I decided to take a look at what the research has to say about this issue and to discover once and for all whether eating your calories in more meals really increases the amount of calories that you burn.
First Study
In this study, 8 people were given put on an eating plan with the same composition of macronutrients (fat, protein, carbs). There was one difference. One group of people ate the entire calorie amount in a single meal. The others ate it spread through 5 meals.
It should be noted that this was a calorie deficit experiment so all of the 8 subjects were supposed to lose weight. You would expect that the people who ate 5 meals would lose more weight than those who ate a single one, as the latter should have gotten a metabolism boost from the higher meal frequency.
However, the results dispel this myth. There was little to no difference in the weight loss achieved by both groups of people. Tests to measure their expenditure of energy showed little difference as well. There was simply no difference between these two groups of people. The number of meals changed nothing. You can read more about this study here.
Second Study
The second study that looked at the question of meal frequency and its effect on metabolism examined 16 obese subjects, 8 men and 8 women.

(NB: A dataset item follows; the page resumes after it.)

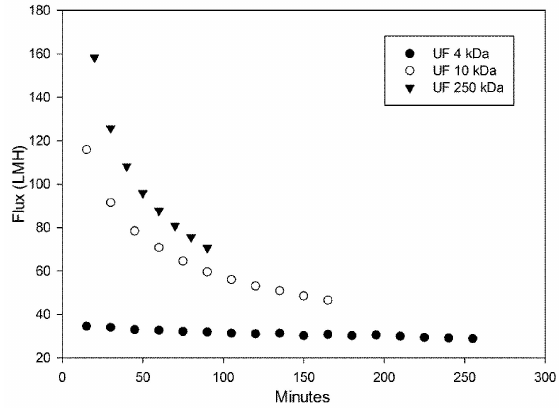
Figure 1. Flux-time profile of the UF membranes at constant pressure of 3.0 bars. Data in the figure indicates average fluxes of all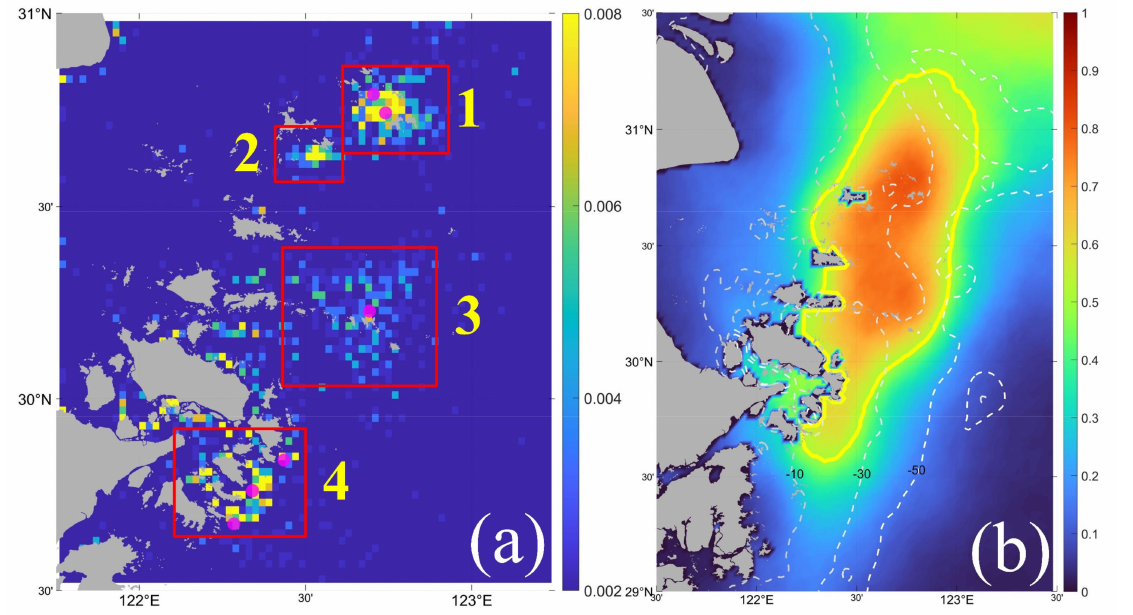
Figure 7. The spatial cumulative frequency map of potential upwelling points ( a ) and core area ( b ) from April to September, 2015–2021. The red boxes in panel ( a ) shows the aggregation area of potential upwelling points. The magenta dots in panel ( a ) show the location of the six national marine ranching demonstration areas of China. The yellow line in panel ( b ) shows the frequency contour of 0.5. The dashed lines in panel ( b ) show 10 m, 30 m, and 50 m isobaths.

The 16 individuals were divided into two groups. Everyone got the same amount of calories a day for 8 weeks. This was, again, a calorie deficit eating plan.
The 16 individuals were divided into two groups. One group of people ate their calories in 3 meals. The others ate them in 3 meals and 3 snacks.
At the end of the 8 week study, all the subjects were tested to see whether there was a difference in weight loss and energy expenditure. There was none. No differences were noted in metabolism or appetite control between the two groups. The people who ate 6 meals a day did NOT lose weight faster than those who ate 3. The amount of calories was what mattered, not the number of meals these calories were eaten in. Read the actual abstract of the study here
Third Study
In this third study, a different meal pattern was examined: 2 meals vs. 7 meals a day. This is often referred to as the gorging pattern vs. the nibbling (or grazing) pattern.
The idea in this study was to measure how different meal frequency affected the way men made use of the nutrients they were fed. I won’t go into the full results of this study, though it may warrant an article on its own. Suffice it to say that there was NO difference in the energy expenditure of those who ate two meals a day and those who had seven. Read about the study here.
Conclusions
The idea that eating 5 – 6 meals a day will somehow boost your metabolism is a myth. It is based on theory and not on research. As I showed you, there are numerous studies that show that this is a false notion.
You won’t lose weight simply by eating more meals. Some people who like to eat just two big meals will do just as fine as long as you all eat the same number of calories and be as active as each other. As John Barban, a fitness trainer I recently interviewed told me, the best thing is to fit your diet into your lifestyle. This will make it a natural part of your routine and you’ll be more likely to succeed with it.
Don’t believe that eating more often will somehow make you drop pounds as if by magic. Research shows that it is simply not the case.
This doesn’t mean that eating 5 – 6 meals a day is bad or doesn’t have other benefits. What it does mean is that there is no direct connection to a higher calorie burning when your meal frequency is higher. This is simply a myth.